Practicing Sportsmanship Beyond Olympics

September 1, 2004 -- Minus the one glaring exception of the wrestler who refused to compete on the mat with another due to political reasons (doubt athlete's decision), it was refreshing to see sportsmanship being displayed at the Olympics in Athens.

Sportsmanship was evident regardless of the competitive nature and athlete's country. Nor did the threat of a terrorist attack and the very tight security measures diminish the display of respect by each athlete for their peers representing another country.

Oddly, it is very hard to find sportsmanship in politics whether it is internal or dealing with other countries. Oh, I understand there are many extenuating circumstances that make it difficult to even consider the thought of sportsmanship, which is... fairness in following the rules of the game. Talk about what is not practiced too often by many politicians!

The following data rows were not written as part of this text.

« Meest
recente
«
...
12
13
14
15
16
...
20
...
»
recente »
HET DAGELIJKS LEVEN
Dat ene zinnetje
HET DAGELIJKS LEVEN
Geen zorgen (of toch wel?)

Now, fighting terrorism has nothing to do with sportsmanship. The terrible attacks on September 11, 2001 and those since then, including the two downed airliners in Russia this past week, exemplify just the opposite. Terrorists sense of fairness is... death to all others with the rules being whatever it takes to achieve their goals and waiting for however long to do so.  And those allied against this global foe with no country boundary cannot waver in this unconventional war regardless of how long it might take.

Of course, we do have control over our own approach to sportsmanship, which if practiced by definition, could influence others close to us . . . Then who knows what could eventually happen elsewhere and with whom.